Kendrick Lamar has won a Pulitzer Prize for music for his album “Damn.,” the organization announced Monday afternoon. It was the first win for a non-classical or jazz musician since the awards began including music some 75 years ago.
The Pulitzer board deemed the album “a virtuosic song collection unified by its vernacular authenticity and rhythmic dynamism that offers affecting vignettes capturing the complexity of modern African-American life.” While Lamar himself — who made two guest appearances at California’s Coachella festival over the weekend — did not immediately respond to requests for comment, Punch, head of Lamar’s label Top Dawg Entertainment, tweeted: “Pulitzer Prize winner Kdot from Compton. I [better] not ever hear one of you n—as speak with anything less than respect in your mouth for Kendrick Lamar. #TDE.”

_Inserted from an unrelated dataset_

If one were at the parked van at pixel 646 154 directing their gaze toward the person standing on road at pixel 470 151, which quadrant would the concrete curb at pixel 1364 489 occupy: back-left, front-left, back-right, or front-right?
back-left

The attention and prize money the Pulitzers can provide would be, relatively, of greater impact to the careers of Michael Gilbertson and Ted Hearne, the composers who are runners-up this year, than to the platinum-certified Lamar. But to decide a prize based on who “needs” it more would undermine its credibility, which is to say, its worth.

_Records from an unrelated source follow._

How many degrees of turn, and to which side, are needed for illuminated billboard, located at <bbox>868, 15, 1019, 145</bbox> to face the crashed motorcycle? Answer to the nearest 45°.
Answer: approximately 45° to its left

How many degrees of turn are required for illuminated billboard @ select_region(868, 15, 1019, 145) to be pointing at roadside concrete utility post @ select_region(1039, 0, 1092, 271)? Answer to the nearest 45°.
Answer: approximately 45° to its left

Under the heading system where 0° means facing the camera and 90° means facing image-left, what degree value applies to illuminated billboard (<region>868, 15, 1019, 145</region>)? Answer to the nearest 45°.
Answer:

The music critic David Hajdu, who was on the Pulitzer judging panel, told The New York Times that Lamar’s work entered the discussion once they realized that some of the modern classical artists they were evaluating bore clear hip-hop influence. “That led us to put on the table the fact that [rap music] has value on its own terms and not just as a resource for use in a field that is more broadly recognized by the institutional establishment as serious or legitimate,” he said.

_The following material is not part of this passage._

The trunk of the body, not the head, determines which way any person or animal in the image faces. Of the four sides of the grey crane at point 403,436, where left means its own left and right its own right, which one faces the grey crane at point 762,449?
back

The judges (Hajdu plus the violinist Regina Carter, the Met Opera’s Paul Cremo, the Columbia professor Farah Jasmine Griffin, and the composer David Lang) then recommended Damn unanimously. “There was no talk about recognizing something that was already popular,” Hajdu added to the Times. “Just: ‘Listen to this—this is brilliant.’ This is the best piece of music.”
After the Pulitzer announcement, his label boss Terrence Henderson tweeted about the “respect” people would now have to pay the rapper, which raises the damning question of who wasn’t already respecting an artist this excellent, and why.